[[ Recorded data, beginning ]]
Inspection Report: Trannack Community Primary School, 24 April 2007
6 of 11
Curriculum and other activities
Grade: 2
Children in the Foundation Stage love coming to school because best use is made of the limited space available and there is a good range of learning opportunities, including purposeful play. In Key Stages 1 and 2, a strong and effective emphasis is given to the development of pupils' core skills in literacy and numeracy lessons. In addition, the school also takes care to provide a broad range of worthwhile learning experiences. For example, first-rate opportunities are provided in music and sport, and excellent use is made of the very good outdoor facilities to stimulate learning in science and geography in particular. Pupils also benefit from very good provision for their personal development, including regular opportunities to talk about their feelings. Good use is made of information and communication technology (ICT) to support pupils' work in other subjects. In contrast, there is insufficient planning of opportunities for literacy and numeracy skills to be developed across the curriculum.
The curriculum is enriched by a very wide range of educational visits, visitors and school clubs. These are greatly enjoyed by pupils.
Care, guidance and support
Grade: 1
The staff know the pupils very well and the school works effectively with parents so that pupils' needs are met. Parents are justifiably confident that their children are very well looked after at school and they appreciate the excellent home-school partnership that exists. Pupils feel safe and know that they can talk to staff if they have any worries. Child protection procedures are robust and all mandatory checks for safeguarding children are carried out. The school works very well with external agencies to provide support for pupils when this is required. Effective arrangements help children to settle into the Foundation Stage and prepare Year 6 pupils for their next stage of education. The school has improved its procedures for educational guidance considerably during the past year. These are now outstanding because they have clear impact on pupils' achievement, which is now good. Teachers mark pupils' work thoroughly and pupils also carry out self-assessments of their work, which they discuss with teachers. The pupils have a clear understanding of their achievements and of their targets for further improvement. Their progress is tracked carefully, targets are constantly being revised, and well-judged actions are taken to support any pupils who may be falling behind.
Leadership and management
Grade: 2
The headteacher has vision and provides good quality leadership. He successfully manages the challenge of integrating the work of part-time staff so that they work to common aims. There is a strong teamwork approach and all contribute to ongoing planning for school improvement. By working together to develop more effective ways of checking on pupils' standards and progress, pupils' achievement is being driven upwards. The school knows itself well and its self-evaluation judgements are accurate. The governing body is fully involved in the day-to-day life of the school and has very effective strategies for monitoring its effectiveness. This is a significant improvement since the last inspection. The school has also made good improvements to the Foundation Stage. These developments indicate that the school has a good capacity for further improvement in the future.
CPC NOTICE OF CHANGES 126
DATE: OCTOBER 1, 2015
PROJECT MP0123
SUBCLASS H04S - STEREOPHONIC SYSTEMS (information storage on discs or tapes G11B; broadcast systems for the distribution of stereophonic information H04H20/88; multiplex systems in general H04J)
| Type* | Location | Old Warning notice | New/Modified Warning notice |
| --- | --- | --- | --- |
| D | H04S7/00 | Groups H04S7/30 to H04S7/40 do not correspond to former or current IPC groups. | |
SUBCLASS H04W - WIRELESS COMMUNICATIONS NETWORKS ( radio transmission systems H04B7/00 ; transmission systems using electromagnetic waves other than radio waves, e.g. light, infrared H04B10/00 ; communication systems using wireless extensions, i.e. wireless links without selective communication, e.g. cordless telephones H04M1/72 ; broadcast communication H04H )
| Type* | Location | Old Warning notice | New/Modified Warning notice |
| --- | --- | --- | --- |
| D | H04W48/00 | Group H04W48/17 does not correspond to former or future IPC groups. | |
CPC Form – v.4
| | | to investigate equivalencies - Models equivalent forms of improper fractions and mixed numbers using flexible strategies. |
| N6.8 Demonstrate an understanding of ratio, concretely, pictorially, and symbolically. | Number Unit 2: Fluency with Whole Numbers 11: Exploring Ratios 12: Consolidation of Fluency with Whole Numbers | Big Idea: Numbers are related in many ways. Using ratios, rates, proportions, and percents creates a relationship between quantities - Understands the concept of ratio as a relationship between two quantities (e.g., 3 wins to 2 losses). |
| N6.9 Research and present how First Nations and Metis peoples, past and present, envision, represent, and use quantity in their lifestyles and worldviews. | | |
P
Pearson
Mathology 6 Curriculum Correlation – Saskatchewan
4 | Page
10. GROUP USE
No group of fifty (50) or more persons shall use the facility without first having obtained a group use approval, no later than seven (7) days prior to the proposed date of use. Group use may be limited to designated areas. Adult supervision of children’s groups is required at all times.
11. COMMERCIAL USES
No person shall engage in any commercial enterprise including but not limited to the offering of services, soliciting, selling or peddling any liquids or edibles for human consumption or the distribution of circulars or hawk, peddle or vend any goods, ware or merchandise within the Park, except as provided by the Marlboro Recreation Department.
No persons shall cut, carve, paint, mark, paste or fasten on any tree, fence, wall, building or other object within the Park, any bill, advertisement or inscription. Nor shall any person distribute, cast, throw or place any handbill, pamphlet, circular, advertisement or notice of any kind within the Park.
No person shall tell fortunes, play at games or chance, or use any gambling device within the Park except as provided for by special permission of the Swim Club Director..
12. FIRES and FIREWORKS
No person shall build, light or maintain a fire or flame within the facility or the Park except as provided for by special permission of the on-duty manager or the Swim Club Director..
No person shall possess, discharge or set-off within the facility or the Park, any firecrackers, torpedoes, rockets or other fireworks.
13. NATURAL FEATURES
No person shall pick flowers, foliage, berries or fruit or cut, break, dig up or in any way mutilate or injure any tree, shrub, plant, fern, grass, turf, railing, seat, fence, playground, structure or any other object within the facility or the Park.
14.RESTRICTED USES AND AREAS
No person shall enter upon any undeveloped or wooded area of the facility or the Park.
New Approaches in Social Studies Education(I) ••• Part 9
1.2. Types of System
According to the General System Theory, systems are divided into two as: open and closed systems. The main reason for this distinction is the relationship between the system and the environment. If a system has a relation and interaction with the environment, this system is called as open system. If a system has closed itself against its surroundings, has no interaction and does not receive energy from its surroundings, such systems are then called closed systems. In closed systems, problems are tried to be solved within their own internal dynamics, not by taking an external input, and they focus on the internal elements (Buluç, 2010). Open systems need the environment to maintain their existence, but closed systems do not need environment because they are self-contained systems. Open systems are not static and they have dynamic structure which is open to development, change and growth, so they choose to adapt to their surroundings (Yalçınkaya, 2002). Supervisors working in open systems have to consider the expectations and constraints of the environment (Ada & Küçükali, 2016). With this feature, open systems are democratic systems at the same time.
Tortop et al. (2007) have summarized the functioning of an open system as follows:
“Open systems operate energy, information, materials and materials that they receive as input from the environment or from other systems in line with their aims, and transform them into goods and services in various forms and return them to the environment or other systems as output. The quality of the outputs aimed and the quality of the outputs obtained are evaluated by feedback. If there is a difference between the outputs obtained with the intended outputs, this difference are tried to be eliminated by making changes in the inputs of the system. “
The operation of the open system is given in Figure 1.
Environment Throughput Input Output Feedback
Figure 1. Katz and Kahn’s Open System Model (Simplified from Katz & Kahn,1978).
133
[[ Recorded data, end ]]
Print out an identical copy of the whole listing.

Inspection Report: Trannack Community Primary School, 24 April 2007
6 of 11
Curriculum and other activities
Grade: 2
Children in the Foundation Stage love coming to school because best use is made of the limited space available and there is a good range of learning opportunities, including purposeful play. In Key Stages 1 and 2, a strong and effective emphasis is given to the development of pupils' core skills in literacy and numeracy lessons. In addition, the school also takes care to provide a broad range of worthwhile learning experiences. For example, first-rate opportunities are provided in music and sport, and excellent use is made of the very good outdoor facilities to stimulate learning in science and geography in particular. Pupils also benefit from very good provision for their personal development, including regular opportunities to talk about their feelings. Good use is made of information and communication technology (ICT) to support pupils' work in other subjects. In contrast, there is insufficient planning of opportunities for literacy and numeracy skills to be developed across the curriculum.
The curriculum is enriched by a very wide range of educational visits, visitors and school clubs. These are greatly enjoyed by pupils.
Care, guidance and support
Grade: 1
The staff know the pupils very well and the school works effectively with parents so that pupils' needs are met. Parents are justifiably confident that their children are very well looked after at school and they appreciate the excellent home-school partnership that exists. Pupils feel safe and know that they can talk to staff if they have any worries. Child protection procedures are robust and all mandatory checks for safeguarding children are carried out. The school works very well with external agencies to provide support for pupils when this is required. Effective arrangements help children to settle into the Foundation Stage and prepare Year 6 pupils for their next stage of education. The school has improved its procedures for educational guidance considerably during the past year. These are now outstanding because they have clear impact on pupils' achievement, which is now good. Teachers mark pupils' work thoroughly and pupils also carry out self-assessments of their work, which they discuss with teachers. The pupils have a clear understanding of their achievements and of their targets for further improvement. Their progress is tracked carefully, targets are constantly being revised, and well-judged actions are taken to support any pupils who may be falling behind.
Leadership and management
Grade: 2
The headteacher has vision and provides good quality leadership. He successfully manages the challenge of integrating the work of part-time staff so that they work to common aims. There is a strong teamwork approach and all contribute to ongoing planning for school improvement. By working together to develop more effective ways of checking on pupils' standards and progress, pupils' achievement is being driven upwards. The school knows itself well and its self-evaluation judgements are accurate. The governing body is fully involved in the day-to-day life of the school and has very effective strategies for monitoring its effectiveness. This is a significant improvement since the last inspection. The school has also made good improvements to the Foundation Stage. These developments indicate that the school has a good capacity for further improvement in the future.
CPC NOTICE OF CHANGES 126
DATE: OCTOBER 1, 2015
PROJECT MP0123
SUBCLASS H04S - STEREOPHONIC SYSTEMS (information storage on discs or tapes G11B; broadcast systems for the distribution of stereophonic information H04H20/88; multiplex systems in general H04J)
| Type* | Location | Old Warning notice | New/Modified Warning notice |
| --- | --- | --- | --- |
| D | H04S7/00 | Groups H04S7/30 to H04S7/40 do not correspond to former or current IPC groups. | |
SUBCLASS H04W - WIRELESS COMMUNICATIONS NETWORKS ( radio transmission systems H04B7/00 ; transmission systems using electromagnetic waves other than radio waves, e.g. light, infrared H04B10/00 ; communication systems using wireless extensions, i.e. wireless links without selective communication, e.g. cordless telephones H04M1/72 ; broadcast communication H04H )
| Type* | Location | Old Warning notice | New/Modified Warning notice |
| --- | --- | --- | --- |
| D | H04W48/00 | Group H04W48/17 does not correspond to former or future IPC groups. | |
CPC Form – v.4
| | | to investigate equivalencies - Models equivalent forms of improper fractions and mixed numbers using flexible strategies. |
| N6.8 Demonstrate an understanding of ratio, concretely, pictorially, and symbolically. | Number Unit 2: Fluency with Whole Numbers 11: Exploring Ratios 12: Consolidation of Fluency with Whole Numbers | Big Idea: Numbers are related in many ways. Using ratios, rates, proportions, and percents creates a relationship between quantities - Understands the concept of ratio as a relationship between two quantities (e.g., 3 wins to 2 losses). |
| N6.9 Research and present how First Nations and Metis peoples, past and present, envision, represent, and use quantity in their lifestyles and worldviews. | | |
P
Pearson
Mathology 6 Curriculum Correlation – Saskatchewan
4 | Page
10. GROUP USE
No group of fifty (50) or more persons shall use the facility without first having obtained a group use approval, no later than seven (7) days prior to the proposed date of use. Group use may be limited to designated areas. Adult supervision of children’s groups is required at all times.
11. COMMERCIAL USES
No person shall engage in any commercial enterprise including but not limited to the offering of services, soliciting, selling or peddling any liquids or edibles for human consumption or the distribution of circulars or hawk, peddle or vend any goods, ware or merchandise within the Park, except as provided by the Marlboro Recreation Department.
No persons shall cut, carve, paint, mark, paste or fasten on any tree, fence, wall, building or other object within the Park, any bill, advertisement or inscription. Nor shall any person distribute, cast, throw or place any handbill, pamphlet, circular, advertisement or notice of any kind within the Park.
No person shall tell fortunes, play at games or chance, or use any gambling device within the Park except as provided for by special permission of the Swim Club Director..
12. FIRES and FIREWORKS
No person shall build, light or maintain a fire or flame within the facility or the Park except as provided for by special permission of the on-duty manager or the Swim Club Director..
No person shall possess, discharge or set-off within the facility or the Park, any firecrackers, torpedoes, rockets or other fireworks.
13. NATURAL FEATURES
No person shall pick flowers, foliage, berries or fruit or cut, break, dig up or in any way mutilate or injure any tree, shrub, plant, fern, grass, turf, railing, seat, fence, playground, structure or any other object within the facility or the Park.
14.RESTRICTED USES AND AREAS
No person shall enter upon any undeveloped or wooded area of the facility or the Park.
New Approaches in Social Studies Education(I) ••• Part 9
1.2. Types of System
According to the General System Theory, systems are divided into two as: open and closed systems. The main reason for this distinction is the relationship between the system and the environment. If a system has a relation and interaction with the environment, this system is called as open system. If a system has closed itself against its surroundings, has no interaction and does not receive energy from its surroundings, such systems are then called closed systems. In closed systems, problems are tried to be solved within their own internal dynamics, not by taking an external input, and they focus on the internal elements (Buluç, 2010). Open systems need the environment to maintain their existence, but closed systems do not need environment because they are self-contained systems. Open systems are not static and they have dynamic structure which is open to development, change and growth, so they choose to adapt to their surroundings (Yalçınkaya, 2002). Supervisors working in open systems have to consider the expectations and constraints of the environment (Ada & Küçükali, 2016). With this feature, open systems are democratic systems at the same time.
Tortop et al. (2007) have summarized the functioning of an open system as follows:
“Open systems operate energy, information, materials and materials that they receive as input from the environment or from other systems in line with their aims, and transform them into goods and services in various forms and return them to the environment or other systems as output. The quality of the outputs aimed and the quality of the outputs obtained are evaluated by feedback. If there is a difference between the outputs obtained with the intended outputs, this difference are tried to be eliminated by making changes in the inputs of the system. “
The operation of the open system is given in Figure 1.
Environment Throughput Input Output Feedback
Figure 1. Katz and Kahn’s Open System Model (Simplified from Katz & Kahn,1978).
133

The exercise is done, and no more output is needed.